-- Input data follows --
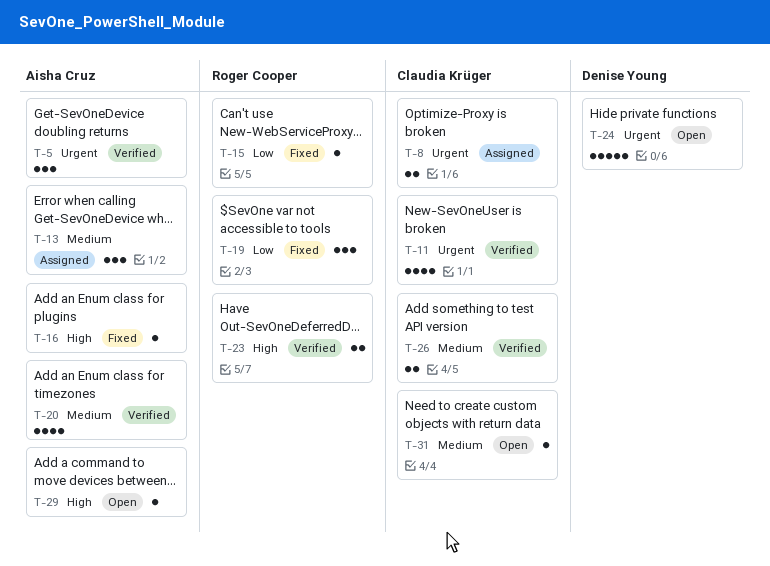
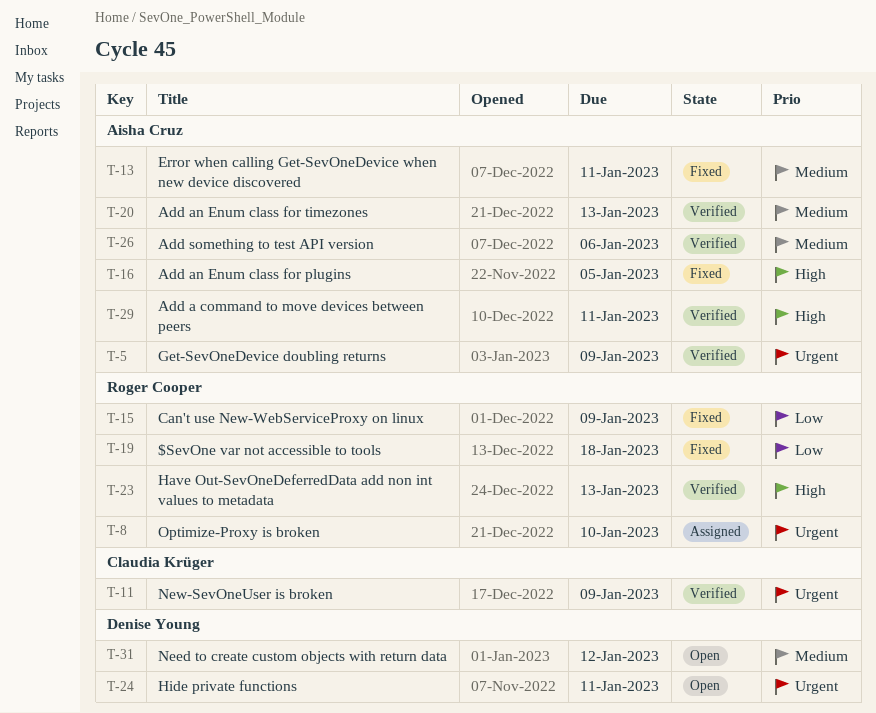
T-8, owner: Claudia Krüger -> Roger Cooper
T-13, status: Assigned -> Fixed
T-26, owner: Claudia Krüger -> Aisha Cruz
T-29, status: Open -> Verified
T-31, owner: Claudia Krüger -> Denise Young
-- Input data concluded --
_Exercise aim_
Each record should be written out exactly, and each image should be omitted.

_Exercise output_
T-8, owner: Claudia Krüger -> Roger Cooper
T-13, status: Assigned -> Fixed
T-26, owner: Claudia Krüger -> Aisha Cruz
T-29, status: Open -> Verified
T-31, owner: Claudia Krüger -> Denise Young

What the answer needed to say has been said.